Clamping the stop tube at the correct height. The following applies when not using the Helmholz coil to get to very low field. Before you run, measure the overall lengths of the three stop tubes or refer to your notes if you have already done so. Pick a likely stop tube and call the overall length S. Before dropping each sample+shuttle in, measure the length N from the liquid sample center to the top of the upper O rings on the shuttle. Measure the height C of the Helmholz coil assembly from the magnet top flange to the support assebmbly top (note that this is 9mm less than the actual height of the coil support in our design because the legs doe not sit on this flange.
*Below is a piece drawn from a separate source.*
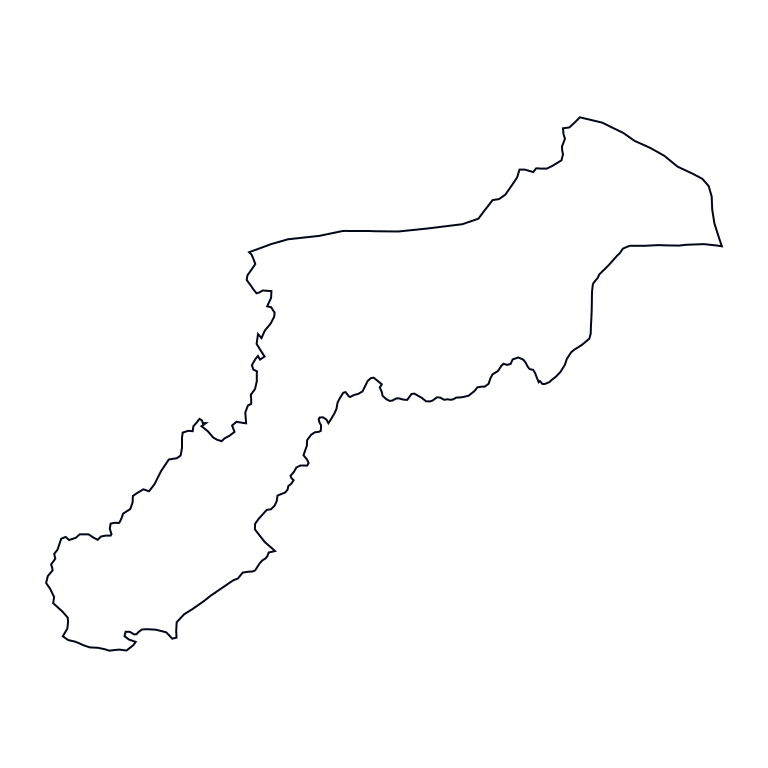 outline of Seekon, Sinoe, Liberia
{"feature_id": "62588387B87591253137556", "entity_name": "Seekon", "entity_type": "district", "adm_level": 2, "iso_a3": "LBR", "parent_name": "Liberia", "parent_adm1": "Sinoe", "projection": "mercator", "projection_center": [-8.669, 5.635], "detail": "fine", "context": "isolated", "style": "outline", "palette": "ink", "viewbox_px": 768, "rotation_deg": 0, "n_neighbors": 0, "source": "geoboundaries", "source_scale": "gbopen_adm2", "svg_char_len": 4667}
<svg xmlns="http://www.w3.org/2000/svg" viewBox="0 0 768 768"><path d="M589.5,119.6L583.6,118.2L579.9,117.3L574.8,122.4L572.0,125.0L569.4,127.4L567.4,127.7L563.0,128.3L563.5,134.2L564.5,137.3L565.0,138.7L563.5,142.6L562.0,146.5L562.1,150.0L563.0,154.4L561.5,160.3L558.1,162.4L552.9,165.6L546.9,168.6L540.5,168.6L537.3,168.3L536.1,168.4L533.2,172.1L524.9,169.6L520.7,169.6L519.5,169.6L517.1,177.5L514.4,181.5L512.2,184.8L505.3,194.7L499.0,199.1L492.6,200.1L486.7,207.7L484.4,210.7L483.8,211.4L482.7,212.9L478.4,218.7L462.3,224.2L433.2,227.8L426.6,228.6L398.3,231.5L372.9,231.2L369.8,231.0L348.8,231.0L347.4,230.9L342.6,231.0L319.1,235.9L313.4,236.5L287.9,239.3L270.8,244.2L267.7,245.4L265.5,246.2L249.1,252.2L251.6,254.7L253.3,258.6L255.3,264.1L251.3,269.9L247.4,275.4L246.7,280.0L250.9,285.7L253.4,289.4L256.5,293.3L259.3,292.5L262.6,290.5L271.4,291.1L271.1,297.8L267.2,306.3L271.1,307.2L274.6,312.7L274.2,316.7L270.7,323.5L265.1,330.2L264.8,330.6L261.5,338.1L258.0,334.1L256.6,343.9L260.3,349.9L264.6,356.5L260.0,359.6L257.9,356.0L255.5,358.9L251.9,365.1L253.3,369.5L257.0,371.4L256.8,373.4L256.8,381.4L256.2,383.9L255.0,389.1L250.8,394.8L251.2,399.5L251.2,403.9L247.9,405.5L245.3,412.5L246.1,423.3L243.1,422.9L236.5,421.8L232.1,425.5L234.5,431.9L229.5,435.7L224.7,438.3L221.6,441.2L216.8,439.6L213.3,437.6L207.8,431.2L201.5,426.2L205.9,423.1L202.8,423.1L201.9,420.4L199.5,418.9L196.4,422.9L193.4,426.2L192.7,431.2L188.3,430.8L182.7,432.6L182.0,437.6L182.0,447.8L180.6,455.6L176.8,458.2L168.8,459.5L160.9,471.4L154.5,484.2L149.0,491.3L143.4,489.3L137.2,493.0L132.9,495.9L132.6,502.5L130.2,509.1L123.1,513.6L121.4,518.6L119.2,522.9L113.9,522.9L110.6,523.7L109.8,528.8L111.5,534.1L110.6,535.6L105.8,535.6L101.0,536.5L97.7,539.8L93.8,537.8L88.5,534.3L79.8,534.3L75.8,537.8L69.1,540.0L65.6,536.9L62.5,538.2L61.2,538.7L57.5,549.7L54.2,553.9L55.3,558.7L51.1,564.5L52.2,567.8L52.6,570.4L47.8,576.1L46.1,583.0L50.2,588.9L54.1,597.0L53.2,603.2L62.8,611.9L67.0,616.8L67.6,617.4L68.1,621.2L67.4,628.5L62.8,636.3L68.3,640.1L74.6,641.5L78.6,643.0L83.8,645.4L89.9,647.4L98.0,647.8L104.6,649.2L109.4,650.7L112.3,650.3L119.3,649.6L126.5,650.5L128.7,648.8L133.3,645.2L135.7,641.9L128.9,639.5L124.5,636.2L125.6,631.8L129.8,631.8L134.1,634.4L136.5,634.2L138.4,632.1L141.9,629.5L146.7,629.2L155.9,629.7L166.2,632.3L172.3,638.7L173.0,638.5L176.5,637.6L176.2,631.0L176.7,622.2L184.1,614.3L192.0,609.4L203.6,601.3L210.7,595.7L217.1,591.3L230.0,582.5L233.3,580.3L237.9,578.5L242.7,572.6L248.4,571.7L252.5,571.5L255.1,570.4L259.7,563.3L262.2,560.5L265.7,558.3L267.4,556.1L268.7,552.5L272.4,551.7L275.0,551.0L272.1,548.4L264.8,542.1L259.8,535.7L254.9,529.4L255.1,523.8L258.6,518.9L266.7,509.9L270.9,509.3L274.6,505.7L276.7,501.2L277.5,495.6L281.1,494.1L285.1,492.6L287.6,489.6L288.3,486.1L291.5,483.5L293.6,480.2L291.4,478.0L290.5,475.8L293.8,472.0L296.4,467.5L300.4,465.5L307.1,465.6L308.6,463.0L307.1,459.7L303.5,455.2L306.9,445.6L307.1,440.2L311.0,434.9L314.8,432.3L318.9,431.8L320.8,430.8L321.1,425.4L319.4,422.3L318.7,419.2L319.7,417.5L322.9,417.3L326.4,419.5L328.4,423.2L330.8,419.6L334.6,413.1L336.5,408.7L337.6,402.4L339.9,398.1L343.2,392.8L345.5,392.1L348.8,396.3L350.1,397.0L354.2,394.9L358.3,393.9L362.5,391.4L364.7,387.0L367.7,380.9L370.9,378.1L373.7,377.7L381.8,384.3L380.7,386.1L379.8,387.4L381.9,392.2L382.5,395.7L386.3,399.2L389.6,400.9L392.3,400.6L396.3,398.4L399.1,398.4L403.3,399.6L407.2,399.9L411.5,394.0L414.3,393.6L421.9,397.9L423.3,399.1L426.1,401.3L430.1,401.4L432.5,400.6L437.0,397.3L440.2,397.6L444.2,399.8L447.4,399.3L450.9,399.8L453.3,399.3L456.2,397.6L460.4,397.4L463.7,396.9L468.6,395.7L474.4,391.1L477.5,387.3L482.2,386.6L484.6,386.7L488.6,383.8L490.5,378.1L492.6,374.3L497.8,371.1L499.1,369.4L501.2,366.0L503.5,363.8L507.2,364.9L510.6,363.9L512.7,359.4L518.3,357.5L523.2,359.6L525.5,362.4L527.7,366.7L529.7,369.2L533.1,369.8L535.1,373.0L536.8,377.6L538.7,382.2L539.9,381.1L542.5,384.0L545.1,383.9L549.4,382.1L551.6,380.0L555.8,376.8L560.5,371.9L564.9,364.8L566.2,360.8L566.8,358.9L571.2,352.2L574.3,349.7L581.9,344.9L589.4,338.6L590.7,333.5L591.0,324.0L591.1,323.4L591.7,310.9L592.0,292.0L592.1,291.1L592.8,284.7L593.6,282.8L597.7,277.9L599.3,274.4L608.4,265.5L617.1,255.7L618.6,254.3L620.0,253.0L622.8,248.7L626.9,246.9L629.7,245.8L644.5,245.8L658.3,245.1L666.9,245.4L679.0,245.6L685.8,244.8L696.5,244.4L703.7,244.1L717.5,245.6L720.6,246.1L721.9,246.3L719.9,240.6L714.4,223.4L712.2,209.4L711.7,196.6L709.3,188.2L708.8,186.3L708.2,185.6L706.1,183.1L703.3,179.9L702.4,178.9L698.2,176.6L692.2,173.5L677.5,166.6L664.3,155.8L651.1,148.4L650.0,147.8L634.6,140.9L623.4,133.0L613.5,128.2L602.4,122.7L589.5,119.6Z" fill="none" stroke="#020617" stroke-width="2"/></svg>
For each R1 run, first decide what Tesla you want to get. Refer to the graph that tells you what the depth D is below the top of the top plate of the magnet, to get this field. You want to calculate the height H to set the top of the stop tube above the Helholz coil assembly top. By drawing a diagram on a piece of paper you will find the relation D=N+S-C-H, or H=(N+S-C)-D. So you calculate (N+S-C) when you put the sample in, and write it down, and subtract D to get the height H for each Tesla value. Now with the meter stick and a drafting square you try to clamp it at this height, as tightly as possible. The put a piece of paper adhesive tape on the stop tube to easily see, during a run, if it is moving as a result of the shuttling. If the height H is calculated to be negative, or positive but too small to get two cm or so that is needed for the clamp assembly, then you have to use another stop tube of a different length, or you may not be able to reach the desired field. If H is calculated to be too high for convenience, or the stop tube will not pull out that far, you may have to use a longer or shorter one.

Running at very low field (below about 300 G.) Use the shortest tube, which will permanently live on the upper end of the brass extender tube. It has a commercial stainless collar for a clamp. It is supposed to be set so that the sample is sucked up to be centered half way between the two helmholz coils. We set this by eye, in the magnet, by unplugging the electronics from the wall power (which opens the normally-open vacuum solenoid valves) and connecting the vacuum line to the wall, and opening the suction supply valve on the wall (and setting the vacuum regulator, if necessary to a couple of inches vacuum). If the sample is not in the right position half way between the Helmholz coils, the clamp has to be removed from the brass extender tube, and the clamp loosened with a hex wrench and reset to make the position correct.

To set the field, a parameter "cur" is set in the sequence FCLtonep, for example, to a number 1 to 255 according to a table that I supply, of cur vs field. Not that setting cur to zero turns off the field cycling entirely. You can do experiments with several values of cur, and one at 11.7 T, in que'd experiments.

This completes description of the parts that were made by a professional machinist. Most of the rest was assembled by A. R. with only hand tools and a drill press.